FCW Insider: June 24

Top stories, quick hits and other updates from FCW's reporters and editors.

Foreign countries are targeting and compromising U.S. defense contractors so frequently that the Department of Defense asked the National Institute of Standards and Technology to develop custom security guidance. Derek B. Johnson has more on what the guidelines mean for the defense industrial base.

Amazon Web Services and the Justice Department pushed back on Oracle's claims of conflict of interest in the development of the requirements of the $10 billion Joint Enterprise Defense Infrastructure cloud deal The filings also contained a testimonial from the CIO of the Joint Chiefs of Staff about why the Pentagon needs an enterprise-wide cloud capability. Adam Mazmanian has the story.

The new federal data strategy is going to need more than a cadre of chief data officers to build success, according to Brig. Gen. (Ret) Steven J. Spano, regional vice president for public sector at Tableau. Spano argues in this FCW commentary that the vision articulated in the new strategy requires leaders at all levels helping to create an environment where the right business and mission processes and business analytic tools become the center piece of decisions.

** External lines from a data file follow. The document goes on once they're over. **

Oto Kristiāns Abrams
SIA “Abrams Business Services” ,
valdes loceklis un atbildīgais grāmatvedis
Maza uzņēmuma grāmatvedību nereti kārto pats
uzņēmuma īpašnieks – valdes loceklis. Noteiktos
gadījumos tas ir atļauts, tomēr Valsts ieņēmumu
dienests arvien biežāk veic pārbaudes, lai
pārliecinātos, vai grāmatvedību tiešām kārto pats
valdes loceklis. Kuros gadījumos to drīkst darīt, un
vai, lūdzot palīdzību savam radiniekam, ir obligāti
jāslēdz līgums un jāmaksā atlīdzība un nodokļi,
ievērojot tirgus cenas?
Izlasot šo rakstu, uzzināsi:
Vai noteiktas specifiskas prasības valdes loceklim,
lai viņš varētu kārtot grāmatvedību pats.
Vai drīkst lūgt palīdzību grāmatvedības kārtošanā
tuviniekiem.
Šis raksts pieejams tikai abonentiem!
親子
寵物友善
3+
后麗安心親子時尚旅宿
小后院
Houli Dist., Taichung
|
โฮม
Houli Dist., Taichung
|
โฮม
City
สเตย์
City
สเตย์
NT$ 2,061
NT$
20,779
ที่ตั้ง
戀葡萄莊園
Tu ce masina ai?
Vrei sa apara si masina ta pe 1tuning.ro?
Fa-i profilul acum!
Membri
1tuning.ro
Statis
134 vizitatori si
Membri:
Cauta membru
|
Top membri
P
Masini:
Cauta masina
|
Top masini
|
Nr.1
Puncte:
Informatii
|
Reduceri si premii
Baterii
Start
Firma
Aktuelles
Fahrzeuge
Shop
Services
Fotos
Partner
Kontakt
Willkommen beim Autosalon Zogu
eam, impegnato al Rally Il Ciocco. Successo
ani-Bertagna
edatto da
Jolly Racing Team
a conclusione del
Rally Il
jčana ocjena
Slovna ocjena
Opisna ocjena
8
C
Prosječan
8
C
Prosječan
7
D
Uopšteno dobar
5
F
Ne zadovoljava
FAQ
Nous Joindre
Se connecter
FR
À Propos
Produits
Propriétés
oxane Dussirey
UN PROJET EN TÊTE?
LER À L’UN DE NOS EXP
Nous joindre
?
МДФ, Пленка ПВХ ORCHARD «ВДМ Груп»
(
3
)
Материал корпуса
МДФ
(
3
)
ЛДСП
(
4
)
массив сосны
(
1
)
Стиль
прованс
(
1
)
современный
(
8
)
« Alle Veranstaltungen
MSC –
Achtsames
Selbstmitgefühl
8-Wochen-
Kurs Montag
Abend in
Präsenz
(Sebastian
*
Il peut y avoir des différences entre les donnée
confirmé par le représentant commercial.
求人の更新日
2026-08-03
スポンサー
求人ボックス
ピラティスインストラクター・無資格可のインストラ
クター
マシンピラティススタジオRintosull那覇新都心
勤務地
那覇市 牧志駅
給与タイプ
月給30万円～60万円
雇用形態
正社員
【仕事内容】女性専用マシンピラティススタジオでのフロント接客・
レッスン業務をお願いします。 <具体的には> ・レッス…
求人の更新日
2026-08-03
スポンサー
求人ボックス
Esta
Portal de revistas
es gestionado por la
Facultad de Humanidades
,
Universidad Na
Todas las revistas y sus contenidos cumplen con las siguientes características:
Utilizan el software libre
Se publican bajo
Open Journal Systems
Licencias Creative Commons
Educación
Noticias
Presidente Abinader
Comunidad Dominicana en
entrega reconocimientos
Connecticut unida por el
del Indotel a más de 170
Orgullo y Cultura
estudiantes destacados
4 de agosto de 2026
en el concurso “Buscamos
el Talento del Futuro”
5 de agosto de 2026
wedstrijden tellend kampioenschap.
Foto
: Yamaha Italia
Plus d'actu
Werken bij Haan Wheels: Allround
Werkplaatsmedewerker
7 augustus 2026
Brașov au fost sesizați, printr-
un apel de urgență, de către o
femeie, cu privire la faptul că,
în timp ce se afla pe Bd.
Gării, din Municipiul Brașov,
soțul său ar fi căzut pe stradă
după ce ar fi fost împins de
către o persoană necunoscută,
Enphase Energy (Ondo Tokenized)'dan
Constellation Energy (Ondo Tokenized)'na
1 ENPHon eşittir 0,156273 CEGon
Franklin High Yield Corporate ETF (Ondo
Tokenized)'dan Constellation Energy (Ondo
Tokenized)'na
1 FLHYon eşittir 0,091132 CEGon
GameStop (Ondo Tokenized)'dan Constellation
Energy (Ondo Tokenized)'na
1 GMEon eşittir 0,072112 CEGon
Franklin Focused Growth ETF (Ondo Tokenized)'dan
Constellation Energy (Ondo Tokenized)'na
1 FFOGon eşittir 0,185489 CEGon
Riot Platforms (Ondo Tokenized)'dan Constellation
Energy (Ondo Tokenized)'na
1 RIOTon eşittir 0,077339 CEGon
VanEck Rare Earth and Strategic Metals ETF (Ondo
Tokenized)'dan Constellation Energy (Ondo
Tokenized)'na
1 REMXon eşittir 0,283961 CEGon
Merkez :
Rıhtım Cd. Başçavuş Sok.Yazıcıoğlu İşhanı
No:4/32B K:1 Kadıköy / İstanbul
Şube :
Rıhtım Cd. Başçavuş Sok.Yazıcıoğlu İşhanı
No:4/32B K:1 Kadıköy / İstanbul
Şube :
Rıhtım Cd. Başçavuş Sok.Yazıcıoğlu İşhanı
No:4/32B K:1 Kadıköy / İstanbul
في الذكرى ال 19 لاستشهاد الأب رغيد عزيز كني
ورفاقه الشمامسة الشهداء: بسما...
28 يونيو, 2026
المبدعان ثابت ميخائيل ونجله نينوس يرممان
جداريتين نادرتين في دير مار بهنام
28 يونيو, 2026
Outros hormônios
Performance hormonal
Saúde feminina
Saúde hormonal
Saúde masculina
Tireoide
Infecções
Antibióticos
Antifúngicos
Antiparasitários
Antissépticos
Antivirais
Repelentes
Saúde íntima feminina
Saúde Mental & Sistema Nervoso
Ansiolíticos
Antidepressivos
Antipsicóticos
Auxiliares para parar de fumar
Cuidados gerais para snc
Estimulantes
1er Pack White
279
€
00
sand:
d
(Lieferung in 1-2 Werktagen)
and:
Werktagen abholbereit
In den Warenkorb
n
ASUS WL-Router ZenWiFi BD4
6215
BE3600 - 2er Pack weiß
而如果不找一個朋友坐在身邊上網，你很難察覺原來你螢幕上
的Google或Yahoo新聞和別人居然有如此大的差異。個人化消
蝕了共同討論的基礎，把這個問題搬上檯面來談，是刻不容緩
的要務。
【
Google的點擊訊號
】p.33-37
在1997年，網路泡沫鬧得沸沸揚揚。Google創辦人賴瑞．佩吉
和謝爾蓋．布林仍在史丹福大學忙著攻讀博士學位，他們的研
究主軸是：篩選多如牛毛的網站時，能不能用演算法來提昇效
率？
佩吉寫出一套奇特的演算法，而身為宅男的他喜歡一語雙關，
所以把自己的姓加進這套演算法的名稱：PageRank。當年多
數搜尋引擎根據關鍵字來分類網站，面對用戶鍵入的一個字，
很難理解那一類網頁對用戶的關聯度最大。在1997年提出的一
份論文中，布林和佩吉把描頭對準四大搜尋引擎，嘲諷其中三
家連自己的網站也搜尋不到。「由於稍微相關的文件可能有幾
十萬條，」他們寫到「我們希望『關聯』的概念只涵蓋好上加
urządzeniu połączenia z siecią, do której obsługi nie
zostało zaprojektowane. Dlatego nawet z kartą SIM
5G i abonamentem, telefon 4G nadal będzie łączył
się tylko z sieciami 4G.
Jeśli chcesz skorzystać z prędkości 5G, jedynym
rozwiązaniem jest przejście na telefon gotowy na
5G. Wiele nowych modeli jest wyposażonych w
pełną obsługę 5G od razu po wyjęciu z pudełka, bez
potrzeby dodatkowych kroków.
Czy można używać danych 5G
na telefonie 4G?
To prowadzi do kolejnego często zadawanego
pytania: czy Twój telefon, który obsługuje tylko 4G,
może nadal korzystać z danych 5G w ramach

The top procurement official at the Department of Homeland Security said that the agency's focus on serving its customers and components sometimes means putting out bespoke procurements rather than relying on shared services or best-in-class solutions. Mark Rockwell explains.

Quick Hits

*** A new report from the Deloitte Center for Government Insights offers worldwide use cases that demonstrate how emerging technologies are gaining a foothold in government management and service delivery. The Government Trends 2020 report looks at how artificial intelligence is allowing national and local governments to developed focused problem solving strategies in areas from traffic management to crime fighting – and how the emergence of AI has led to a discussion of how to code ethics and values into AI applications. The report also looks at how new, more secure digital identity proofing methods are supporting service delivery, how policymakers are tapping insights from behavioral sciences for applications in public health, energy policy and education and how all these efforts are being powered by a new emphasis on cloud and data analytics.

*** According to a Yahoo News report, U.S. Cyber Command struck at an Iranian state hacker group linked to the Iranian Revolutionary Guard Corps. The attack was reportedly in retaliation for an Iranian campaign of targeting U.S. naval personnel to obtain advance details about the movements of warships in the Persian Gulf. The news comes amid a general ratcheting up of tensions in the region, with Iran suspected of attacking two oil tankers in the Gulf and admitting to downing a U.S. drone aircraft. The U.S. was prepared to launch a military strike against Iran in retaliation, and stood down only after orders from President Trump, which were detailed in multiple twitter posts late Friday.

According to an Associated Press report, U.S. military hackers "disabled Iranian computer systems that controlled its rocket and missile launchers."

Chris Krebs, the director of the Cybersecurity and Infrastructure Security Agency at the Department of Homeland Security, released a statement on Saturday warning of Iranian efforts to target U.S. businesses with "wiper" attacks aimed at destroying whole networks.

"CISA is aware of a recent rise in malicious cyber activity directed at United States industries and government agencies by Iran regime actors and proxies," Krebs stated.

*** The White House updated its artificial intelligence strategy in a new document that sets out priorities for AI research and development. The new documents adds a plan to expand public-private partnership to push progress on AI to its list of seven research and development priorities formulated in the initial 2016 AI strategy. Michael Kratsios, head of the White House Office of Science and Technology Policy, said that the hope is that government, industry, academia and international partners will come together "to generate technological breakthroughs in AI and to rapidly transition those breakthroughs into capabilities."